Look for the line containing "right eye: (38, 69)" and the line containing "left hip: (210, 594)" in the entries below. Copy those two and all lines between them exactly, leaving out pictures.

::: The input :::

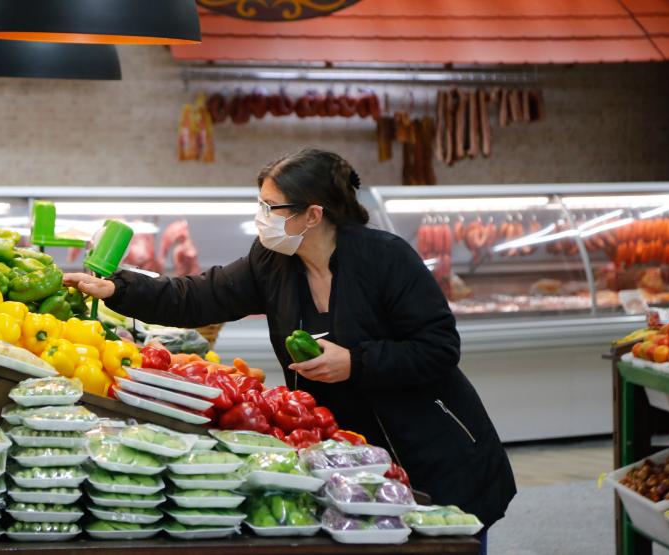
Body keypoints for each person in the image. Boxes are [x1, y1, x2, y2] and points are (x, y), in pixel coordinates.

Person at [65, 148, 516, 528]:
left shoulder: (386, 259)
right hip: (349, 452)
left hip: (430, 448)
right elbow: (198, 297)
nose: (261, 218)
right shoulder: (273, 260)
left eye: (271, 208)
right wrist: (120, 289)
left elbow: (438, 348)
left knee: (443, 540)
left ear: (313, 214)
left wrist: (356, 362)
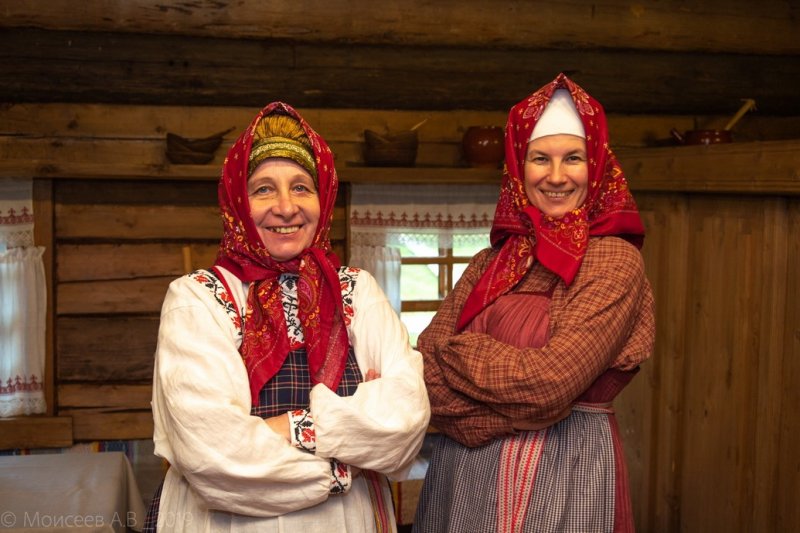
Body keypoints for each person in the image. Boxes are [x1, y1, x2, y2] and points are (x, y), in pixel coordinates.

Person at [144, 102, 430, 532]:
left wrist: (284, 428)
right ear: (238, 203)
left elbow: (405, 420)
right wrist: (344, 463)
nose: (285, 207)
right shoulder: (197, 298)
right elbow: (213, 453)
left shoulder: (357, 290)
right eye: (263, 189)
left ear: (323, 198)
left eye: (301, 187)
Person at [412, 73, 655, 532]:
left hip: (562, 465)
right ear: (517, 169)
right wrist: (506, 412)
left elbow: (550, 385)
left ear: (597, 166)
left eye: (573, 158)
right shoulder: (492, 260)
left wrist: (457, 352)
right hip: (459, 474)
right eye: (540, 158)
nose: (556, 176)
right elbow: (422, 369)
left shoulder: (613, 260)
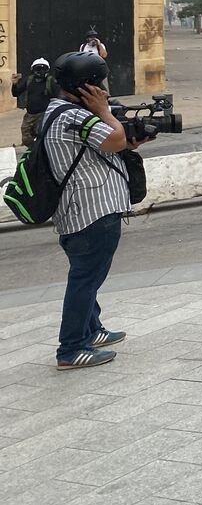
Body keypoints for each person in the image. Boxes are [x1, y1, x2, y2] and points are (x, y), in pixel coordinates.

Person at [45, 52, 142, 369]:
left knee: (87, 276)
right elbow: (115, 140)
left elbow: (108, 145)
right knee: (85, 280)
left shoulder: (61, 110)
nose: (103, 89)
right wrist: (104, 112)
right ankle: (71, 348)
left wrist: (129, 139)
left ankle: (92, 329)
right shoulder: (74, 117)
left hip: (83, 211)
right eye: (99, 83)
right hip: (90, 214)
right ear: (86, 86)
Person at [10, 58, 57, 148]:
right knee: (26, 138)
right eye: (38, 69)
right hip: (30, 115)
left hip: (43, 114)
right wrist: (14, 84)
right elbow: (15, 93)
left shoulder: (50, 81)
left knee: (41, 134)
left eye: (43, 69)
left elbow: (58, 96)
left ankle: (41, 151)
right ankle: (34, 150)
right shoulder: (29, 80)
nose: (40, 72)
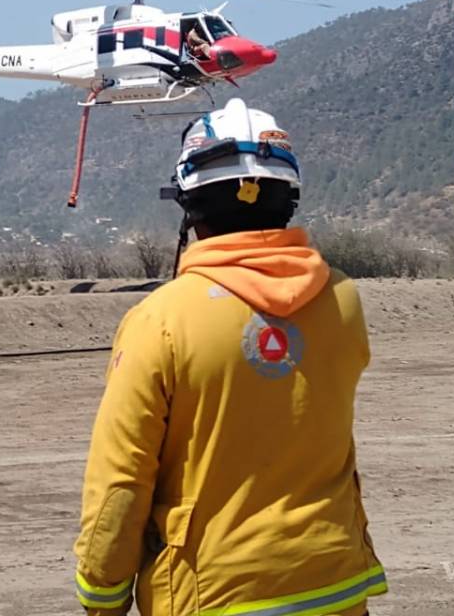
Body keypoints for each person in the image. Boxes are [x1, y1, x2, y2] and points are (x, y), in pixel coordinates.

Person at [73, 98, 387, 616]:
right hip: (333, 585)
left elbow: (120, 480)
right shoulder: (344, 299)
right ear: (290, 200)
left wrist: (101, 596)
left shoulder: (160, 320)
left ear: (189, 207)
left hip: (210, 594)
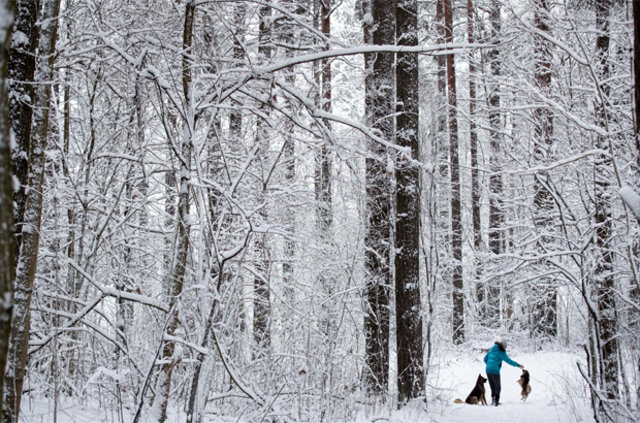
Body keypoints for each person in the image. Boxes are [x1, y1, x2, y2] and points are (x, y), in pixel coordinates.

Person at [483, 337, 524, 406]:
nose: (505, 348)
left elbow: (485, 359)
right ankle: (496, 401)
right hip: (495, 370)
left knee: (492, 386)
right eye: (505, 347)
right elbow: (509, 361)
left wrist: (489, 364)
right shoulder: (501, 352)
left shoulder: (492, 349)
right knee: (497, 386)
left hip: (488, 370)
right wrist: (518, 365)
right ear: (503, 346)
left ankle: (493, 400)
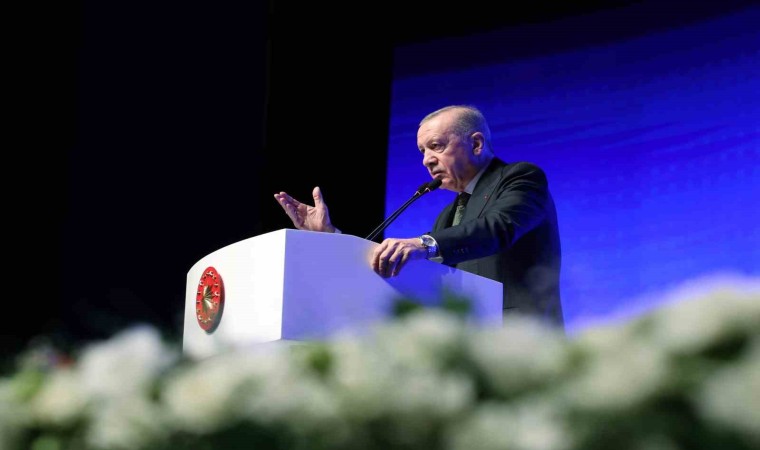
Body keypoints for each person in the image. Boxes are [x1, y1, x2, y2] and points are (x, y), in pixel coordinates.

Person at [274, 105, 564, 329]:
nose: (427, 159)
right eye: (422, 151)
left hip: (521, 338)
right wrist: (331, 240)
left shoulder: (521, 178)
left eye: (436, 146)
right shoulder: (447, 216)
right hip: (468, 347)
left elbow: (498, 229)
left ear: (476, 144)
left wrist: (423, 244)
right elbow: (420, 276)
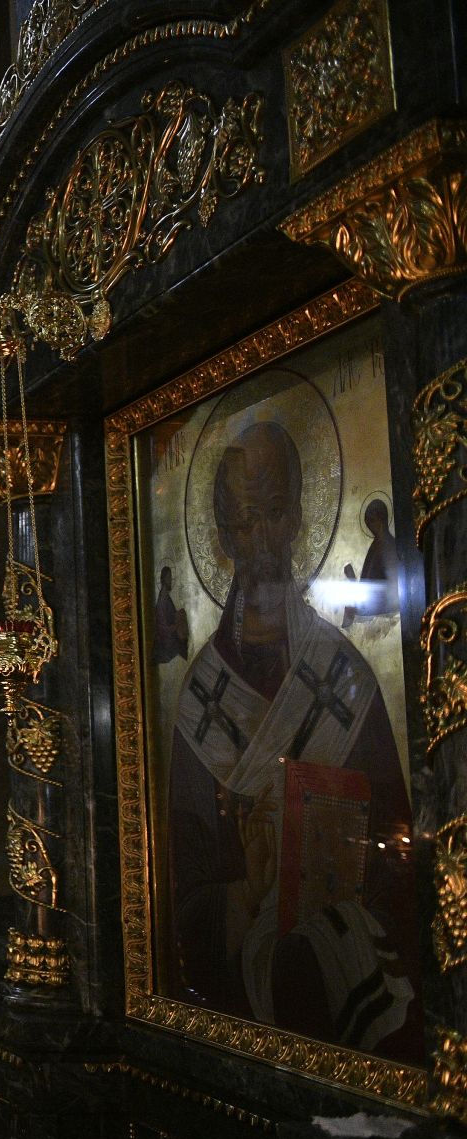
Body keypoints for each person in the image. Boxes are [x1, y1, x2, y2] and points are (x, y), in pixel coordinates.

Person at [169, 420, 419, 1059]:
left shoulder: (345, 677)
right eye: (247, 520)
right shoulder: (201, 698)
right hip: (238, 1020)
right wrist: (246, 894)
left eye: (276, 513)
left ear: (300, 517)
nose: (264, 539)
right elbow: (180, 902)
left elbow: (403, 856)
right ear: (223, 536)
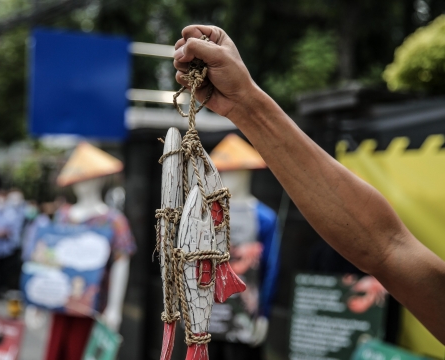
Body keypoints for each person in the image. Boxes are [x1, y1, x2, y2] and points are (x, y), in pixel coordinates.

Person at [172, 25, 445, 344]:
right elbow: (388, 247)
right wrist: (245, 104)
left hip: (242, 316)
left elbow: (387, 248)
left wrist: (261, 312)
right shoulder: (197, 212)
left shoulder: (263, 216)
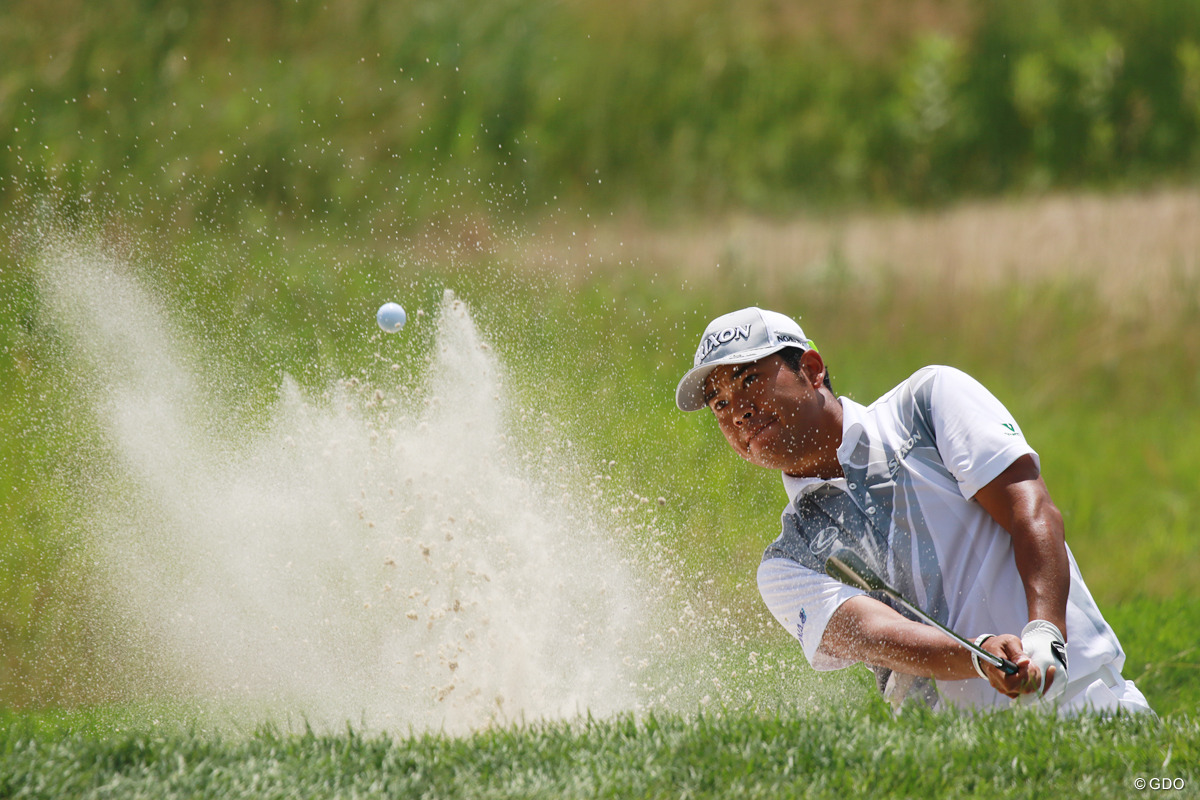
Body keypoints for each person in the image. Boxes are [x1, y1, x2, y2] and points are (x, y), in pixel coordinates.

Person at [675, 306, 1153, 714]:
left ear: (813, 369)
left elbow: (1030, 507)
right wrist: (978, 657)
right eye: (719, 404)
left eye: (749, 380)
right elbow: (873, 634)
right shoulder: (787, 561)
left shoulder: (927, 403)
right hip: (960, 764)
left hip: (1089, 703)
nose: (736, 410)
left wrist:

:::

- _Output of the exercise_:
right eye: (38, 69)
right hip: (30, 115)
left hip: (43, 114)
right wrist: (14, 84)
right elbow: (15, 93)
left shoulder: (50, 81)
left knee: (41, 134)
left eye: (43, 69)
left elbow: (58, 96)
left ankle: (41, 151)
right ankle: (34, 150)
right shoulder: (29, 80)
nose: (40, 72)
Body keypoints for each person in the image. Boxes are [x1, y1, x2, y2] and points are (x, y), in pixel coordinates.

Person at [73, 98, 387, 616]:
right hip: (333, 585)
left elbow: (120, 480)
right shoulder: (344, 299)
right ear: (290, 200)
left wrist: (101, 596)
left shoulder: (160, 320)
left ear: (189, 207)
left hip: (210, 594)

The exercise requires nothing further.